• [EXERCISE OBJECTIVE]
Rewrite every line of the data below as a numbered list, omitting any blank lines.

• [GIVEN RECORDS]

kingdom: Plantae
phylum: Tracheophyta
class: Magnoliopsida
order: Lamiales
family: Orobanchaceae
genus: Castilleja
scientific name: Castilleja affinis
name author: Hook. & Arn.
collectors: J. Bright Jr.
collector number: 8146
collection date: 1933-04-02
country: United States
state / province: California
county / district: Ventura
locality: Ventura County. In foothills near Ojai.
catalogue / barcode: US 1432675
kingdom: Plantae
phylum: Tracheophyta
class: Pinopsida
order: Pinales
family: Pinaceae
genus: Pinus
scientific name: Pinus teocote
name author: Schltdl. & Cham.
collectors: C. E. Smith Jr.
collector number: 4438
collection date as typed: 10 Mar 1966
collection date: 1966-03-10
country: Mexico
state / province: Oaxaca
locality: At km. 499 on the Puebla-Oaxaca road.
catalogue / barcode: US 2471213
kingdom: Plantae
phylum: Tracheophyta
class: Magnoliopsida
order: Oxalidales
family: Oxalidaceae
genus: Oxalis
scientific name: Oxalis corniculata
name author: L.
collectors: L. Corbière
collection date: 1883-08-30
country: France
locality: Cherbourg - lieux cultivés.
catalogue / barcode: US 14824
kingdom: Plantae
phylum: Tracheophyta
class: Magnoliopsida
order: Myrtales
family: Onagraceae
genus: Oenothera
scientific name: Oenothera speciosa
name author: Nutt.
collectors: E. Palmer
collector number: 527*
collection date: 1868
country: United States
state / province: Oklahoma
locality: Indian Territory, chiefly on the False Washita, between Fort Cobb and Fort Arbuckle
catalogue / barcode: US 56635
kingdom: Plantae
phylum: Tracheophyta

• [EXERCISE OUTPUT]
1. kingdom: Plantae
2. phylum: Tracheophyta
3. class: Magnoliopsida
4. order: Lamiales
5. family: Orobanchaceae
6. genus: Castilleja
7. scientific name: Castilleja affinis
8. name author: Hook. & Arn.
9. collectors: J. Bright Jr.
10. collector number: 8146
11. collection date: 1933-04-02
12. country: United States
13. state / province: California
14. county / district: Ventura
15. locality: Ventura County. In foothills near Ojai.
16. catalogue / barcode: US 1432675
17. kingdom: Plantae
18. phylum: Tracheophyta
19. class: Pinopsida
20. order: Pinales
21. family: Pinaceae
22. genus: Pinus
23. scientific name: Pinus teocote
24. name author: Schltdl. & Cham.
25. collectors: C. E. Smith Jr.
26. collector number: 4438
27. collection date as typed: 10 Mar 1966
28. collection date: 1966-03-10
29. country: Mexico
30. state / province: Oaxaca
31. locality: At km. 499 on the Puebla-Oaxaca road.
32. catalogue / barcode: US 2471213
33. kingdom: Plantae
34. phylum: Tracheophyta
35. class: Magnoliopsida
36. order: Oxalidales
37. family: Oxalidaceae
38. genus: Oxalis
39. scientific name: Oxalis corniculata
40. name author: L.
41. collectors: L. Corbière
42. collection date: 1883-08-30
43. country: France
44. locality: Cherbourg - lieux cultivés.
45. catalogue / barcode: US 14824
46. kingdom: Plantae
47. phylum: Tracheophyta
48. class: Magnoliopsida
49. order: Myrtales
50. family: Onagraceae
51. genus: Oenothera
52. scientific name: Oenothera speciosa
53. name author: Nutt.
54. collectors: E. Palmer
55. collector number: 527*
56. collection date: 1868
57. country: United States
58. state / province: Oklahoma
59. locality: Indian Territory, chiefly on the False Washita, between Fort Cobb and Fort Arbuckle
60. catalogue / barcode: US 56635
61. kingdom: Plantae
62. phylum: Tracheophyta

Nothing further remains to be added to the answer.